Purpose: Patients with diabetes mellitus (DM) experience progressive macrovascular atherosclerosis and intimal hyperplastic restenosis with increased frequency as compared with nondiabetic patients. These observations suggest that vascular smooth muscle cells (VSMCs) behave in a phenotypically different and more aggressive manner in diabetic patients. In this study, we compared the in vitro rates of proliferation, adhesion, and migration of human VSMCs obtained from diabetic and nondiabetic patients.
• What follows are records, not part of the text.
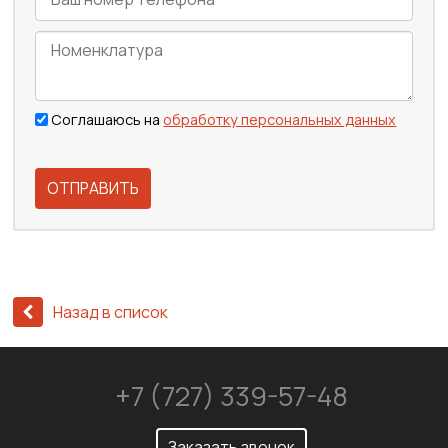
Соглашаюсь на
обработку персональных данных
ОТПРАВИТЬ
Назад в список
+7 (727) 339-57-48
Заказать звонок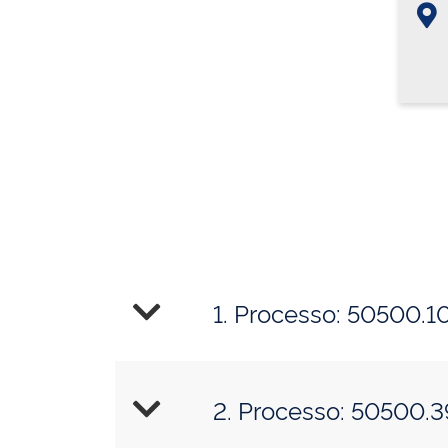
1. Processo: 50500.
2. Processo: 50500.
Methods: Human VSMC cultures were isolated from 23 diabetic patients (9 artery, 14 vein) and 15 nondiabetic patients (9 artery, 6 vein) with extensive lower extremity atherosclerosis. All patients were between 61 and 78 years of age (average: 68.4 years [diabetic]; 67.3 years [nondiabetic]). All diabetic patients had type 2 DM. Vascular specimens were obtained at the time of amputation from infragenicular arteries and during arterial revascularization from saphenous veins. Cells from passages 2 and 3 were assayed for their proliferative capacity with total DNA fluorescence photometry and for adhesion and migration with a modified Boyden chamber.
Results: The average duration of diabetes was 11.6 +/- 4.1 years. The average number of diabetic complications (retinopathy, neuropathy, nephropathy, coronary artery disease) was 2.8 +/- 0.7 per patient. Diabetic VSMCs exhibited abnormal morphology in cell culture with loss of the normal hill and valley configuration. Proliferation was significantly increased in VSMCs of diabetic origin (156 +/- 57 absorption units) as compared with those of nondiabetic origin (116 +/- 42 absorption units) (P <.001). Diabetic VSMCs demonstrated significantly greater adhesion (63.6 +/- 24 per high-power field vs 37.9 +/- 13 per high-power field; P =.002) and migration (397 +/- 151 per low-power field vs 121 +/- 99 per low-power field; P =.001) rates.
Conclusions: Diabetic VSMCs exhibit significantly increased rates of proliferation, adhesion, and migration as well as abnormal cell culture morphology suggestive of abnormal contact inhibition. These observations of human VSMCs in culture are consistent with the increased rate of infragenicular atherosclerosis and the increased rates of restenosis observed clinically in diabetic patients. The atherosclerosis- and intimal hyperplasia-promoting behavior exhibited appears to be intrinsic to the DM-VSMC phenotype and must be considered when designing methods to limit atherosclerosis and intimal hyperplasia in diabetic patients.